Before Bella I wouldn’t talk to a stranger, I wouldn’t even make eye contact, this is LONDON and I am BRITISH after all. But that all changed on mat leave because as well as being one of the best years of my life it was simultaneously one of the most lonely. Suddenly I would talk to anyone, ANYONE, just to hear my own voice. I was used to spending twelve hours a day with other adults, dashing all over London like some kind of human pinball. Then overnight all that stopped and a tiny baby whose only words were “dada” (traitor) and occasionally “mama” (punches air) became my constant companion. There were days when my voice went all Mariella-Frostrup-on-40-fags-a-day because I hadn’t spoken actual sentences in hours. When I started engaging in out-loud debate with ITV’s Loose Women I knew I was in real trouble.
This isn’t apparent at first though. At the beginning you are besieged by visitors, visitors with cake and/or booze (FYI the BEST kind). Not only that, when babies are vagina fresh they are super transportable, so you can travel far and wide to see your mates and fam. Then this furore tails off; everyone goes back to his or her normal life and you are left in the confines of your immediate postcode with the days stretching out in front of you, tumbleweed heavy. And it’s worse in London, where your friends are scattered all over the place by the time you get to your mid-late 30s (OK, late). Gone are the flat share days when your besties all lived but a room away; the days of five bottles of pink wine on the Ikea sofa before you even leave the house, of guessing if someone has got lucky because there are MEN’S SHOES by the door, of picking the vestiges of last nights kebab off said Ikea sofa in the morning. Now my best mates all live over an hour away, in every far-flung corner of London that’s not SW17.
So mat leave life was solitary at times. Many a moment was spent trudging solo round Tooting Common staring at groups of people frolicking with gay abandon and wishing I was one of them. And it was difficult without my normal support group front and centre, especially when you think about the monumental changes your body and your mind go through having a new baby, and how you need mates there to help orientate your sense of self as everything else shifts. Then add into that heady emotional cocktail a regular dose of confidence crisis. Some days I worried whether I was doing ANYTHING right (the days of brushing my own teeth with Sudacrem as Bella cluster-fed like a rabid terrier) which meant I didn’t feel like I could talk to anyone for fear of being judged heartily incompetent.
However I was saved from becoming a full time street-mutterer by the gorgeous ladies I met through NCT. We joke that we are the best mates we have ever bought. The course itself served to scare the bejesus out of both Phil and I, specifically with the graphic vertical diagram of the baby coming out of the uterus stage by stage (both of us felt faint), and allowed us to establish that we were the only ones who hadn’t even agreed what hospital I was going to give birth in. Great. But more than that it gave me amazing friends who have been there day and night for fifteen months.
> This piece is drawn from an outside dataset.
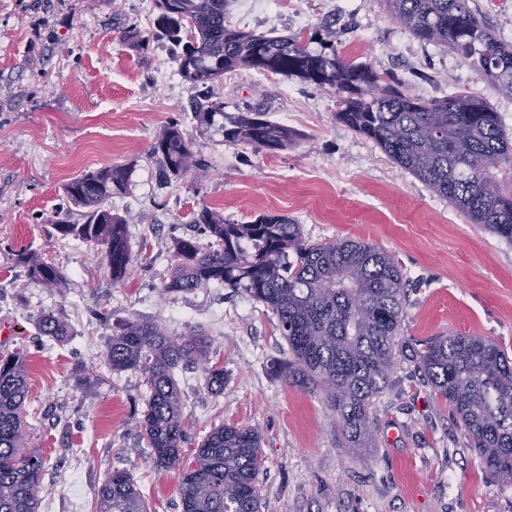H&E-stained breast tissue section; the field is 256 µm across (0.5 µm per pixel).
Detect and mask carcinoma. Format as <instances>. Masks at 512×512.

Having mates who are going through EXACTLY the same things at EXACTLY the same time and who live within ten minutes of me was invaluable. Who else could you text at 1am, 2am, 4am, 6am with the WHY IS HER POO GREEN questions, sometimes complete with pictures (sorry for that in retrospect)? In fact we probably sent at least 700 WhatsApp messages a day. We have also all met up pretty much every week since our babies popped out. This has taken us from inhaling vats of caffeine with our sleeping, drooling newborns strapped to our chests, to chasing our rampant snot-ridden toddlers round the fetid soft play venues of SW17.
So now, as I re-integrate into work, a big part of me still misses mat leave, despite the loneliness. And I must say a massive thank you to my NCT friends for saving me, or as they have now become, just friends. And of course the guy behind the till in Aldi. Maybe tomorrow I might even ask his name.